• [Instructions to follow]
From the data below, return each line in which the string "down" is found.

(Saved data entries)
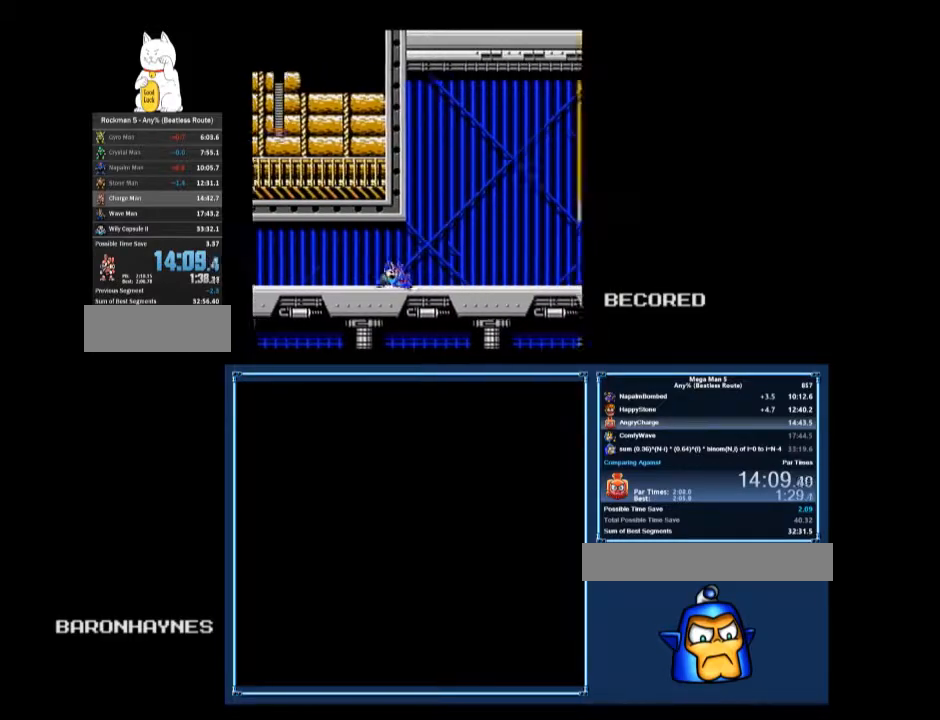
{"buttons": ["B", "DPAD_LEFT"], "events": []}
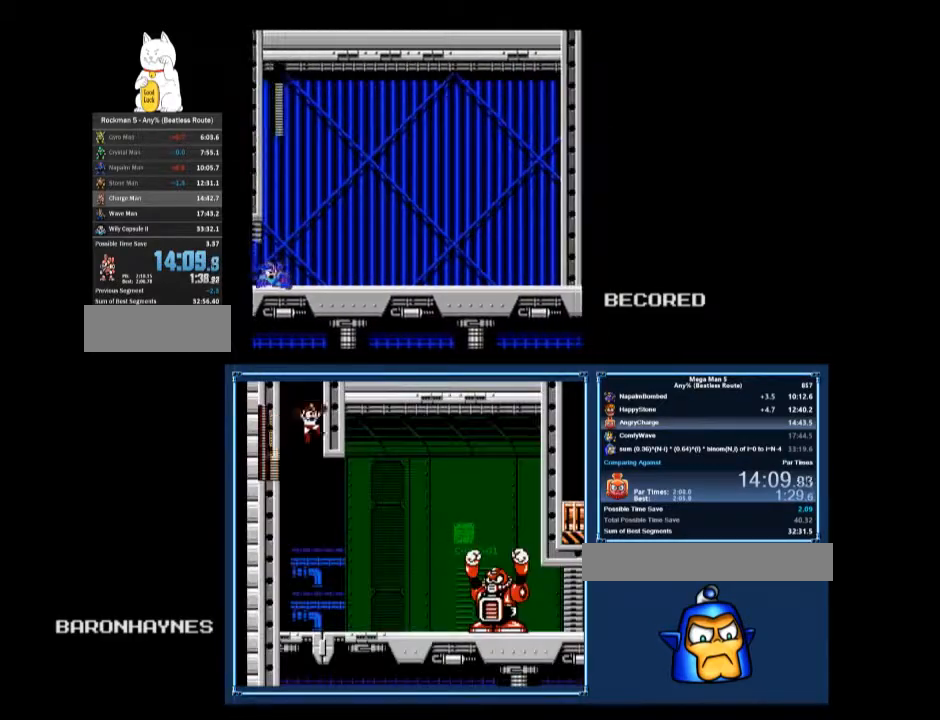
{"buttons": ["B"], "events": [[467, "DPAD_LEFT", "up"]]}
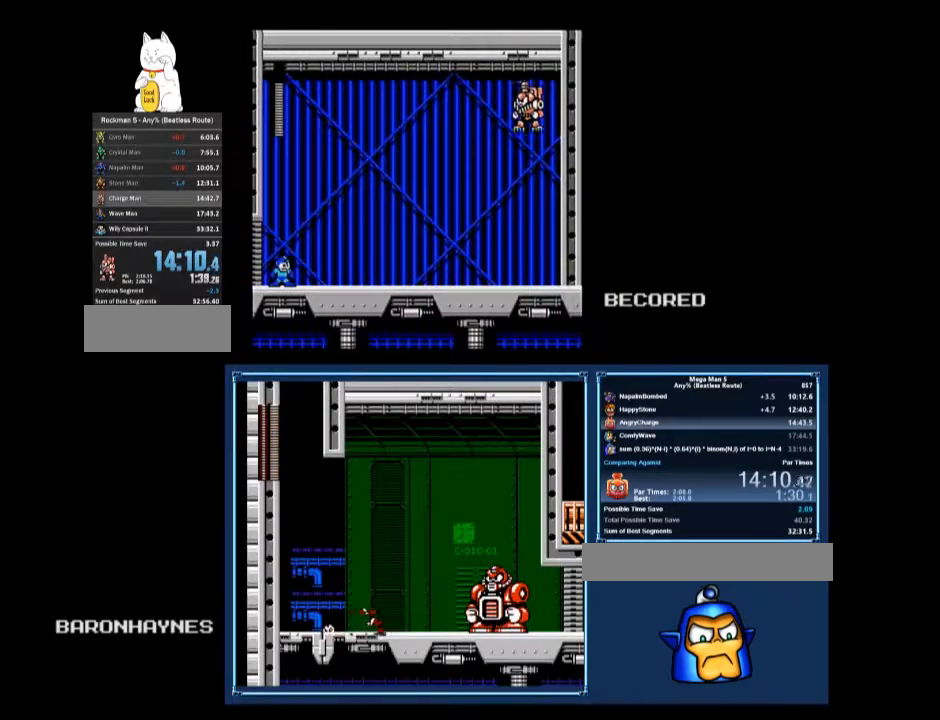
{"buttons": [], "events": [[133, "B", "up"]]}
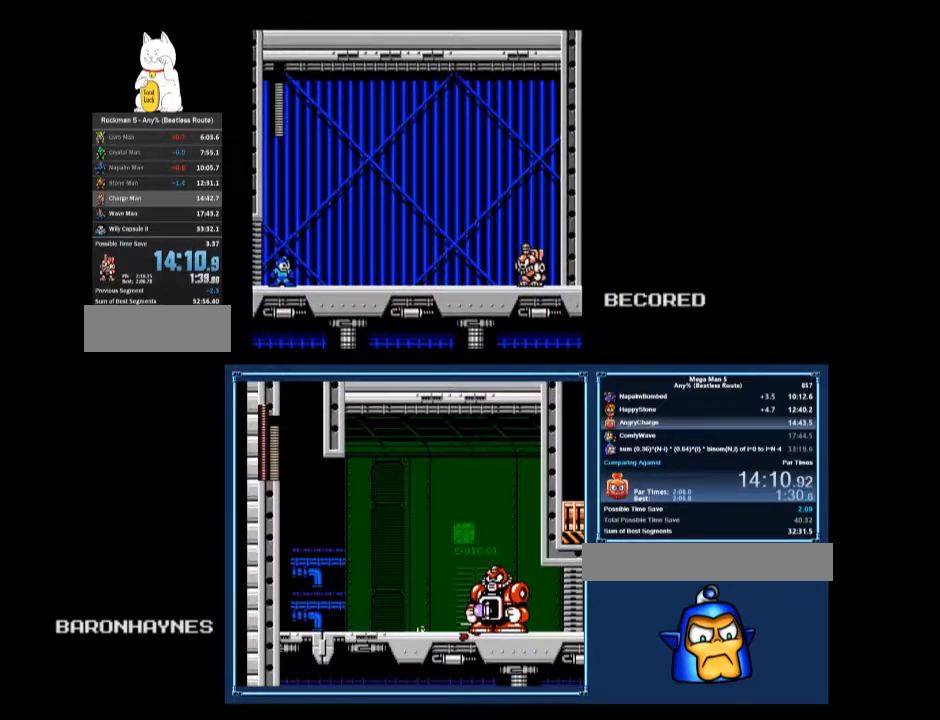
{"buttons": [], "events": []}
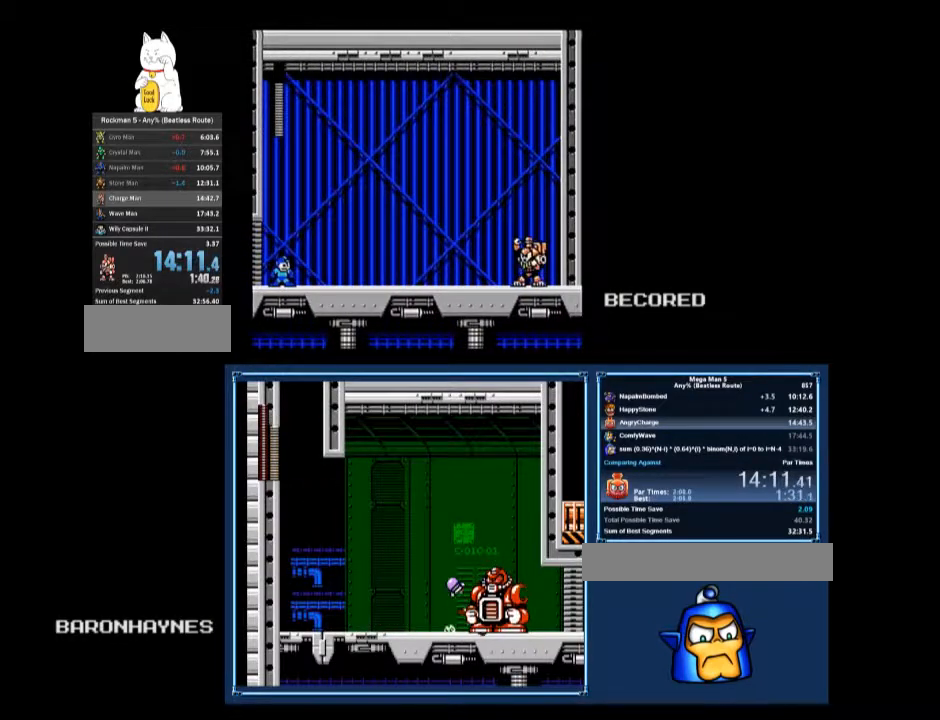
{"buttons": [], "events": []}
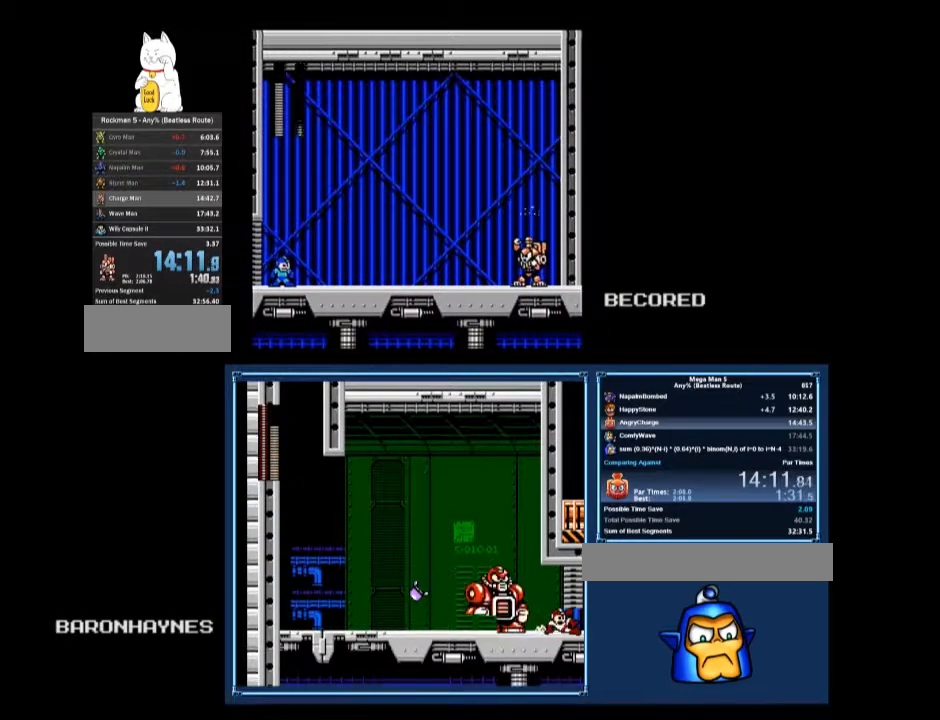
{"buttons": ["A", "B"], "events": [[467, "A", "down"], [467, "B", "down"]]}
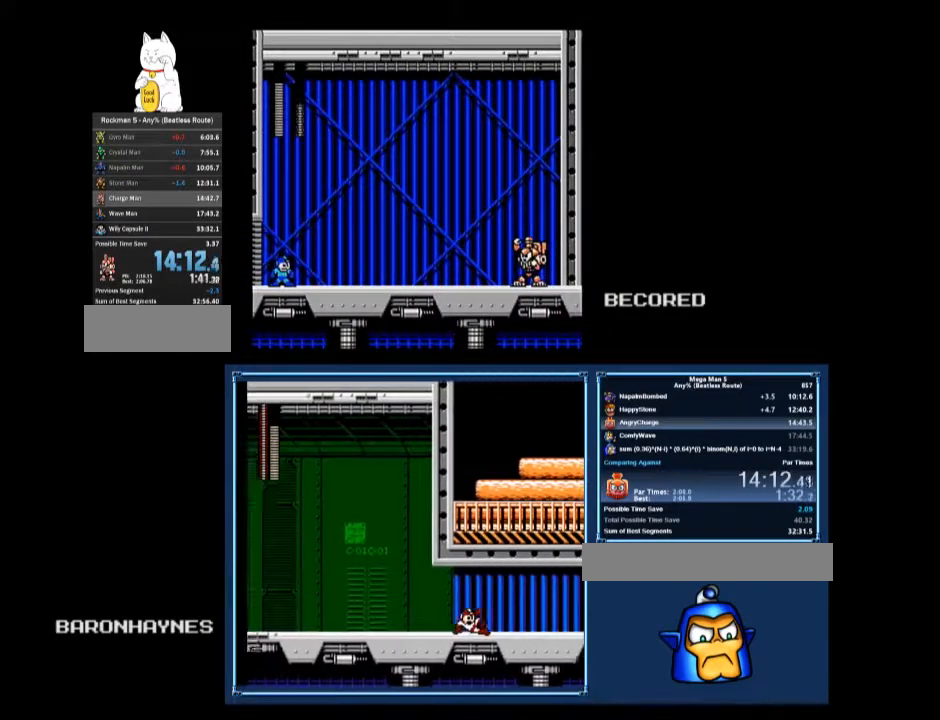
{"buttons": ["B", "DPAD_RIGHT"], "events": [[67, "A", "up"], [67, "B", "up"], [133, "DPAD_RIGHT", "down"], [233, "B", "down"], [300, "A", "down"], [367, "A", "up"], [400, "B", "up"], [467, "B", "down"]]}
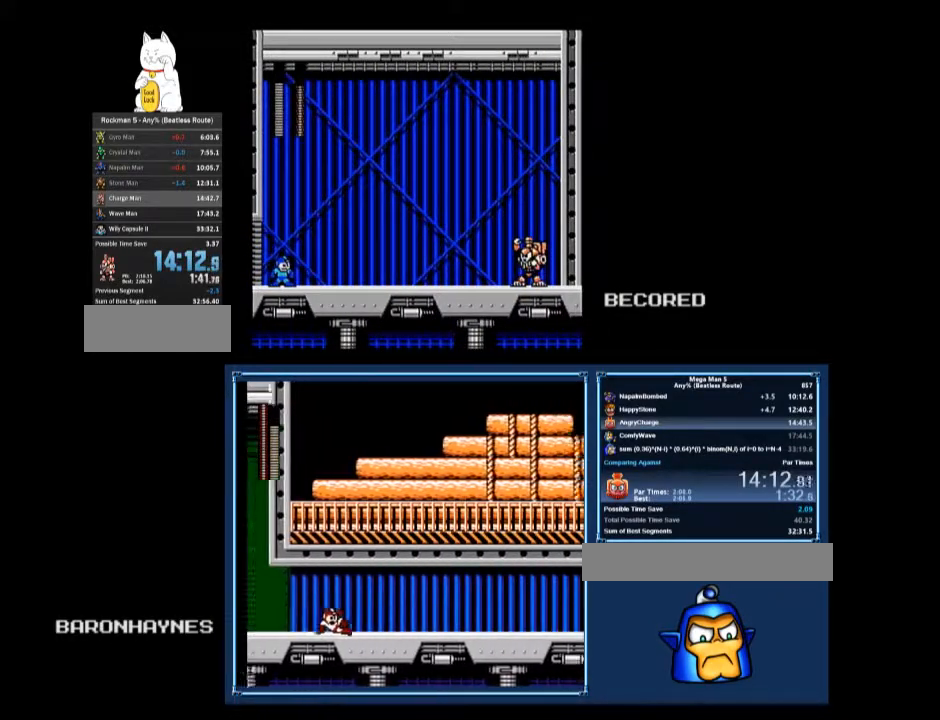
{"buttons": ["DPAD_RIGHT"], "events": [[33, "A", "down"], [100, "A", "up"], [100, "B", "up"]]}
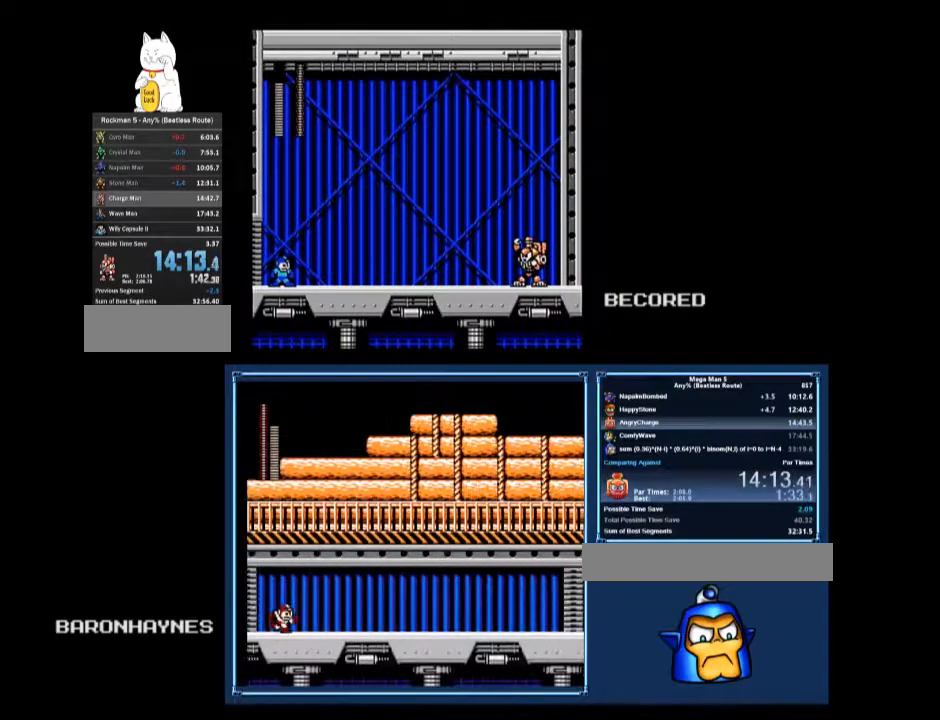
{"buttons": ["B", "DPAD_RIGHT"], "events": [[100, "B", "down"], [133, "A", "down"], [500, "A", "up"]]}
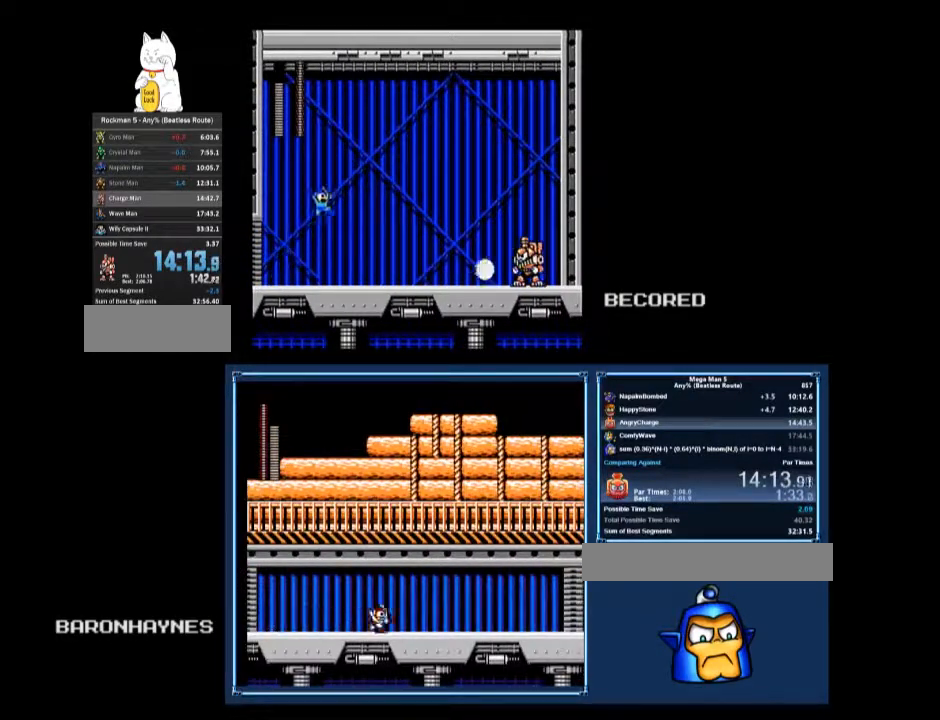
{"buttons": ["A", "B", "DPAD_RIGHT"], "events": [[100, "DPAD_RIGHT", "up"], [333, "A", "down"], [467, "DPAD_RIGHT", "down"]]}
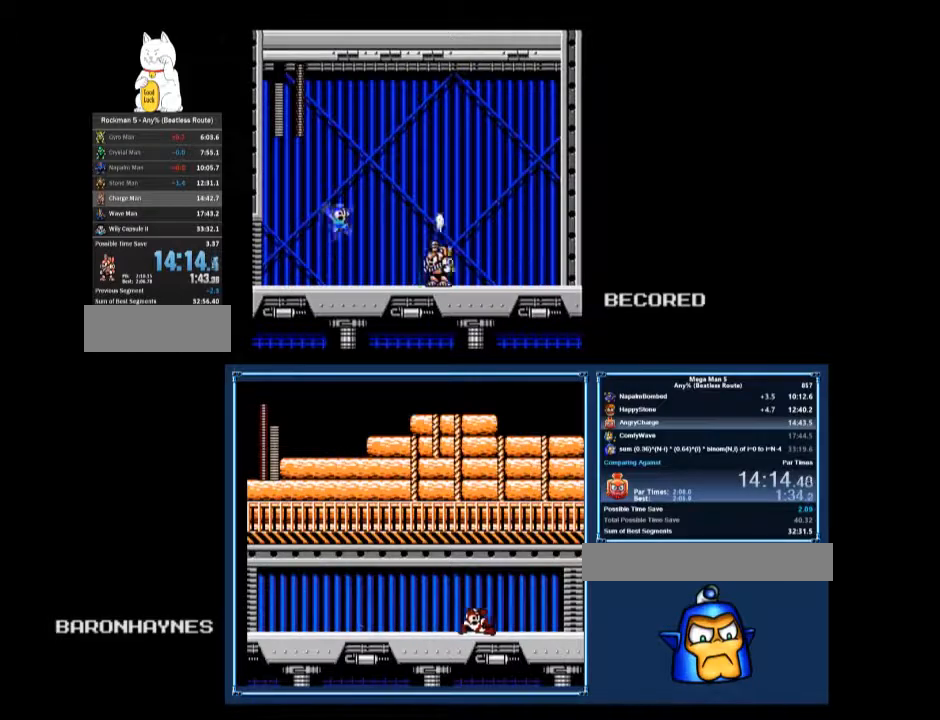
{"buttons": ["B"], "events": [[167, "A", "up"], [400, "DPAD_RIGHT", "up"]]}
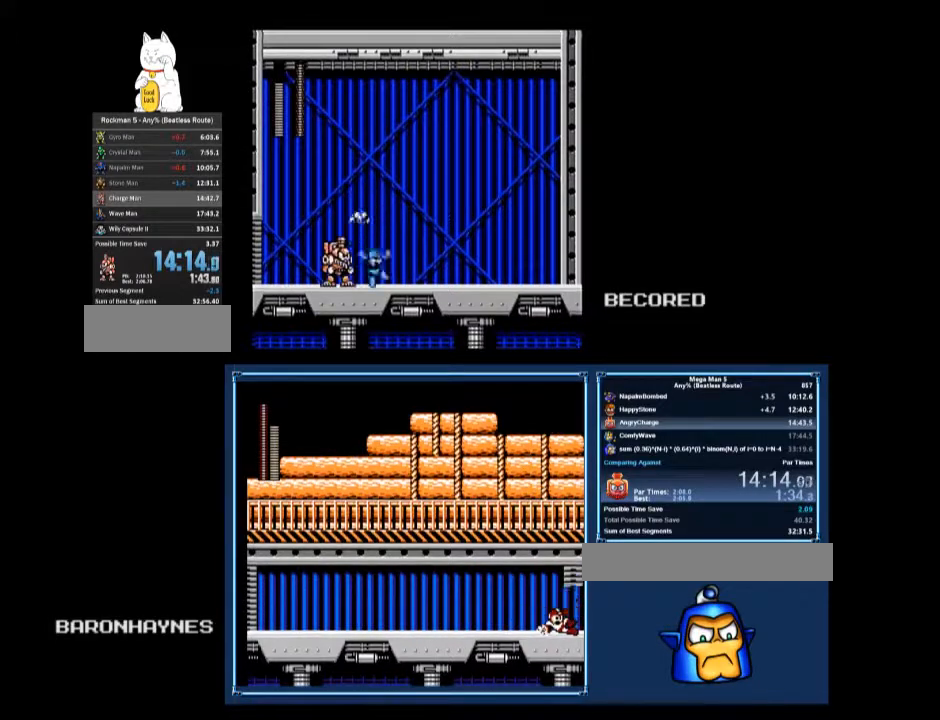
{"buttons": ["DPAD_LEFT", "START"], "events": [[33, "A", "down"], [67, "B", "up"], [67, "DPAD_LEFT", "down"], [433, "A", "up"], [467, "START", "down"]]}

• [Solution below]
{"buttons": ["A", "B"], "events": [[467, "A", "down"], [467, "B", "down"]]}
{"buttons": ["B", "DPAD_RIGHT"], "events": [[67, "A", "up"], [67, "B", "up"], [133, "DPAD_RIGHT", "down"], [233, "B", "down"], [300, "A", "down"], [367, "A", "up"], [400, "B", "up"], [467, "B", "down"]]}
{"buttons": ["DPAD_RIGHT"], "events": [[33, "A", "down"], [100, "A", "up"], [100, "B", "up"]]}
{"buttons": ["B", "DPAD_RIGHT"], "events": [[100, "B", "down"], [133, "A", "down"], [500, "A", "up"]]}
{"buttons": ["A", "B", "DPAD_RIGHT"], "events": [[100, "DPAD_RIGHT", "up"], [333, "A", "down"], [467, "DPAD_RIGHT", "down"]]}
{"buttons": ["DPAD_LEFT", "START"], "events": [[33, "A", "down"], [67, "B", "up"], [67, "DPAD_LEFT", "down"], [433, "A", "up"], [467, "START", "down"]]}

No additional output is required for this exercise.